Sunday, March 9, 2003

First Sunday in Lent
Genesis 9:8-17
Psalm 25:1-9 (1-10, NIV)
1 Peter 3:18-22
Mark 1:9-15 

Show me thy ways, O Jehovah; Teach me thy paths. Guide me in thy truth, and teach me; For thou art the God of my salvation; For thee do I wait all the day.

I have a photograph that I took when we lived in California. After a storm, a rainbow formed in the sky. From where I stood, the rainbow could be seen just above our church, arching over the cross on top. The photo has always been one of my favorites because it shows the two great promises of God.

The first promise comes to Noah after the flood. "And I, behold, I establish my covenant with you, and with your seed after you; and with every living creature that is with you, the birds, the cattle, and every beast of the earth with you. Of all that go out of the ark, even every beast of the earth.  And I will establish my covenant with you; neither shall all flesh be cut off any more by the waters of the flood; neither shall there any more be a flood to destroy the earth." (Genesis 9:9-11)

Things were pretty bad in the days of Noah. "And Jehovah saw that the wickedness of man was great in the earth, and that every imagination of the thoughts of his heart was only evil continually." (Genesis 6:5) Things were so bad that, "And it repented Jehovah that he had made man on the earth, and it grieved him at his heart." (Genesis 6:6) There was only one man who found favor in the eyes of God - Noah. He was righteous; he had a right relationship with his Creator. Rather than destroying the entire earth, God commanded Noah to build an ark and fill it with every type of animal. At the right time, Noah and his wife, their three sons and their wives were put aboard the ark with enough to survive and repopulate the earth. Then it started to rain. Everything was destroyed except everything that was aboard that ark. When the rain stopped and the floodwaters departed, Noah and his family began life anew with a promise from God. Peter equates the mercy of God to Noah and his family who were saved from the waters of the flood, to the mercy of God we receive through our baptism. By our nature we are just like those in the days of Noah whose hearts are evil all the time, but in baptism we are reconciled to God through Jesus Christ our Lord. God promised Noah that He would never destroy all flesh by water again, and the rainbow still serves as a reminder of that Covenant.

Things weren't much better for the people who lived two thousand years ago. God's people were oppressed, not only by a foreign power, but also by the sin that bound them. They were burdened with a Law they could not uphold, burdened by priests who thought they were righteous, but they did not know God. They were separated from their Creator by sin and death reigned. There were none righteous, not one.

But God had a plan, a plan that was in existence from the beginning of time. There was no way for human life to redeem themselves, no sacrifice good enough. There was only one way to restore the relationship between God and His creation - Jesus. In today's scripture we see the beginning of Jesus' ministry. Jesus, the beloved Son of God, was sent to fulfill the promises, to restore the relationship between God and His creation. Jesus was baptized and tempted, fully identifying with the people to whom He came to save. He did not fall under the false words of Satan, who tried to set Jesus on a different path. Jesus' mission, His death and resurrection, would overcome sin and death and defeat Satan forever. As Peter wrote, "Because Christ also suffered for sins once, the righteous for the unrighteous, that he might bring us to God." (1 Peter 3:18a)

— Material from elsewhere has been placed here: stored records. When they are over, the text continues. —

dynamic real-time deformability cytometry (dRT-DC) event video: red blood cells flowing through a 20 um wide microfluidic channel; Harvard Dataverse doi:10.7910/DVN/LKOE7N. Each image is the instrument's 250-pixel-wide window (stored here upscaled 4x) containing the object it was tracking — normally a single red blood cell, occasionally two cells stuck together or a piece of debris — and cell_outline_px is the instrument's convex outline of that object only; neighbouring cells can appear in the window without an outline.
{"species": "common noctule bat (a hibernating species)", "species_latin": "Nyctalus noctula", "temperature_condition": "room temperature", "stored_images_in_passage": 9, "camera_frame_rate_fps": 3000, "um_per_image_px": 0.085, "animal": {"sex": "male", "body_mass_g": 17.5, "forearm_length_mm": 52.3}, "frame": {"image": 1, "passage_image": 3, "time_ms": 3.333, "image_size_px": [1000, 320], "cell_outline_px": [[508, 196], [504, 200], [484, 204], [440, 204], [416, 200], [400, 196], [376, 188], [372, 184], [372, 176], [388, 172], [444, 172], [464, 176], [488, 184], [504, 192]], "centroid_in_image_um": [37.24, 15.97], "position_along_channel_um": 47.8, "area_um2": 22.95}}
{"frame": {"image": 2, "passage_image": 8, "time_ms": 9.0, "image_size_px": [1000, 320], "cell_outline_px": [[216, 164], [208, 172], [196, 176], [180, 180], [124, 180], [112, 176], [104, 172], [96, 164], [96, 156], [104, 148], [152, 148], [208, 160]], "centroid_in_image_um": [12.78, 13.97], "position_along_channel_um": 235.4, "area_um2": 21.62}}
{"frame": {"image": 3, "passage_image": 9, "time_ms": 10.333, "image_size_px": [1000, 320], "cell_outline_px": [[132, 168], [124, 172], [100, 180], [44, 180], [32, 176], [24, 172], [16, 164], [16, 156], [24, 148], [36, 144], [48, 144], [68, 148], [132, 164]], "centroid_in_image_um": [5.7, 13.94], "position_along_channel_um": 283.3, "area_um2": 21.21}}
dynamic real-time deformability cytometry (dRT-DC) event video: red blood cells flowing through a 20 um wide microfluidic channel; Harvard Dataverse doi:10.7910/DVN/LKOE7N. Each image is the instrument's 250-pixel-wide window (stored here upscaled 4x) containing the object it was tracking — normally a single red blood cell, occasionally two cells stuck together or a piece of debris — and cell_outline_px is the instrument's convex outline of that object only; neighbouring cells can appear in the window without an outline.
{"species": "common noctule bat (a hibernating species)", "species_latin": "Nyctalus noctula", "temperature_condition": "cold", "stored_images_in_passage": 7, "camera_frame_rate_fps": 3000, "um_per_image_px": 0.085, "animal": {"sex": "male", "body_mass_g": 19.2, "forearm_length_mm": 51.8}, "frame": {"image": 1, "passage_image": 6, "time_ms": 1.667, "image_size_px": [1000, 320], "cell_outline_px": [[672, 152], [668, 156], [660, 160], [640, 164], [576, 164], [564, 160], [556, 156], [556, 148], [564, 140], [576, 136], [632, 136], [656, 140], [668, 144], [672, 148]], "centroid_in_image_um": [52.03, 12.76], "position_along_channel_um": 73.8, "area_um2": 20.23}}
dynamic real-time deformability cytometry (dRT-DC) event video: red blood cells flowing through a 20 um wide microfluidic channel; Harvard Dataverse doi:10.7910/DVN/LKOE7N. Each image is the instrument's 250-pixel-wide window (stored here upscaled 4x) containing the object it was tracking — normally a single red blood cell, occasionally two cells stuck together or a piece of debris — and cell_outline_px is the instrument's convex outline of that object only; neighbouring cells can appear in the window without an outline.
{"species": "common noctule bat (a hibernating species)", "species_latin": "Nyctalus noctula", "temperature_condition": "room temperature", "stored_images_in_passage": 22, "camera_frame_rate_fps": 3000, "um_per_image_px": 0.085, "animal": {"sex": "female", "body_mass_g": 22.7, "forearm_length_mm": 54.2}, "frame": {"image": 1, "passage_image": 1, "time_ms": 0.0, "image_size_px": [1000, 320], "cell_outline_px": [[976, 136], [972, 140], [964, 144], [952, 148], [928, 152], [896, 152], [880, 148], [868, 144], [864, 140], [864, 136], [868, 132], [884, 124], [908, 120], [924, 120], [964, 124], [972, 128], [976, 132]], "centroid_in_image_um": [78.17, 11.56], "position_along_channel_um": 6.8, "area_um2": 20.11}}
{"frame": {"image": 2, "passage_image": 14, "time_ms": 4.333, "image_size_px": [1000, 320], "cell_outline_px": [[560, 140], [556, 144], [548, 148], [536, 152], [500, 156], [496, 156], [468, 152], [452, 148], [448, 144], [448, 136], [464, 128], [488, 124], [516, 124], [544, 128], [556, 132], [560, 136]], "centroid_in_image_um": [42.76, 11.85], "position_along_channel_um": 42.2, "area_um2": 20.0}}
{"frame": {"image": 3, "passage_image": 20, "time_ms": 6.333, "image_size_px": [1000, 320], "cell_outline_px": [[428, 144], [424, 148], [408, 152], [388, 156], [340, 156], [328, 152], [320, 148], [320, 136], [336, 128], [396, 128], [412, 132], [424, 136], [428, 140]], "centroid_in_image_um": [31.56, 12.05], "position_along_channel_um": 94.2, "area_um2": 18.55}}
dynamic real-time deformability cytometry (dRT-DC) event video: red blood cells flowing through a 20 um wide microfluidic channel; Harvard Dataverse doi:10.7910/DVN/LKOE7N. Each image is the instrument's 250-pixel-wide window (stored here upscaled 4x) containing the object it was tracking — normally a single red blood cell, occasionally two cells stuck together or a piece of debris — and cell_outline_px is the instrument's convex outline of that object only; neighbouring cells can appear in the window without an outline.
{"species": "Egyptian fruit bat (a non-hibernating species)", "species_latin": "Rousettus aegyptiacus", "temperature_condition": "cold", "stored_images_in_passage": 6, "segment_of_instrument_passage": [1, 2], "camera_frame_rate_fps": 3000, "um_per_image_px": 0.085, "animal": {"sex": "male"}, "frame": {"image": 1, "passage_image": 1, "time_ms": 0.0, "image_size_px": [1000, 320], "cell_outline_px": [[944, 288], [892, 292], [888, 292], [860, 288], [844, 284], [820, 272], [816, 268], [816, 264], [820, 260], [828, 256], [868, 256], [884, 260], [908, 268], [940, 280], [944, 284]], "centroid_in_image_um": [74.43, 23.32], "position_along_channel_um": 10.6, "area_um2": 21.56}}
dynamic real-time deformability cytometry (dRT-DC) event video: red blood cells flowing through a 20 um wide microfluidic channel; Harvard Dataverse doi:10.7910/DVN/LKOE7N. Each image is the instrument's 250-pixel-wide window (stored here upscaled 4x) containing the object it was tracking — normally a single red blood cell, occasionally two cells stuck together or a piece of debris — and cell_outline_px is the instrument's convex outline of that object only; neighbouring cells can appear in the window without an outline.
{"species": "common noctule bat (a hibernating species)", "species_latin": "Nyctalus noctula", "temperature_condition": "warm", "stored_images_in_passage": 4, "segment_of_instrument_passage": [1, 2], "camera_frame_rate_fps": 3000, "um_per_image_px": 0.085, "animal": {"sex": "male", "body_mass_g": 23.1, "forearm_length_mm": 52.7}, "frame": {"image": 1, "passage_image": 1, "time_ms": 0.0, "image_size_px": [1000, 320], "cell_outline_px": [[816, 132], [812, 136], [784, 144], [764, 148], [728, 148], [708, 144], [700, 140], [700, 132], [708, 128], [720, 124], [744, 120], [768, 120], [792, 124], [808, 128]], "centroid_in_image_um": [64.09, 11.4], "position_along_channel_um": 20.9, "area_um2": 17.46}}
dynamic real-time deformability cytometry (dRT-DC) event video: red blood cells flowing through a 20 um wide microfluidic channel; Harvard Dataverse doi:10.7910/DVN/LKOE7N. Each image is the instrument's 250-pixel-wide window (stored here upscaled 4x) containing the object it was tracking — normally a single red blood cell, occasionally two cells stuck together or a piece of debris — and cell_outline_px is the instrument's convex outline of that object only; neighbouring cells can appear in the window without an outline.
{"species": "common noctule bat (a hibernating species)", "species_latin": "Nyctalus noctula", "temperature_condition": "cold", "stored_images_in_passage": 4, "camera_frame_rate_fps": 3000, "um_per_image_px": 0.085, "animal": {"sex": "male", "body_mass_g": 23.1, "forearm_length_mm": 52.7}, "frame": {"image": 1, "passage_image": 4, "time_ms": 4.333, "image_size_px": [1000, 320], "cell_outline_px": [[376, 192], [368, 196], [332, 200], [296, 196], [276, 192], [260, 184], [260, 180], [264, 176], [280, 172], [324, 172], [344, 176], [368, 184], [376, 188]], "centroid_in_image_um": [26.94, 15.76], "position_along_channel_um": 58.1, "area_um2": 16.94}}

Things aren't much better for us today in this world. Sin abounds, good is called evil and evil is called good. Men seek the things of this world rather than the things of God, satisfying their flesh instead of serving God. It is the way things have been since Adam and Eve turned away from God in the Garden of Eden, and it will remain so until the end of all the ages. We deserve nothing better than those in the days of Noah. But today there is the Righteous One, Jesus Christ, who has brought salvation to the world. We can trust God to be faithful to His promises, such as those found in the rainbow and the Cross. Not only that, but through Jesus, in Jesus and with Jesus, we can be found righteous before God and live in His Kingdom today while we wait for that day when we will live in His eternal Kingdom. In this restored relationship with God, we can cry out the words of the Psalmist, "Show me thy ways, O Jehovah; Teach me thy paths.  Guide me in thy truth, and teach me; For thou art the God of my salvation; For thee do I wait all the day."

In that photo taken in California so many years ago, the two great signs of the promises of God - the rainbow and the cross -- together point to our Lord Jesus Christ and the hope we have in Him. Thanks be to God.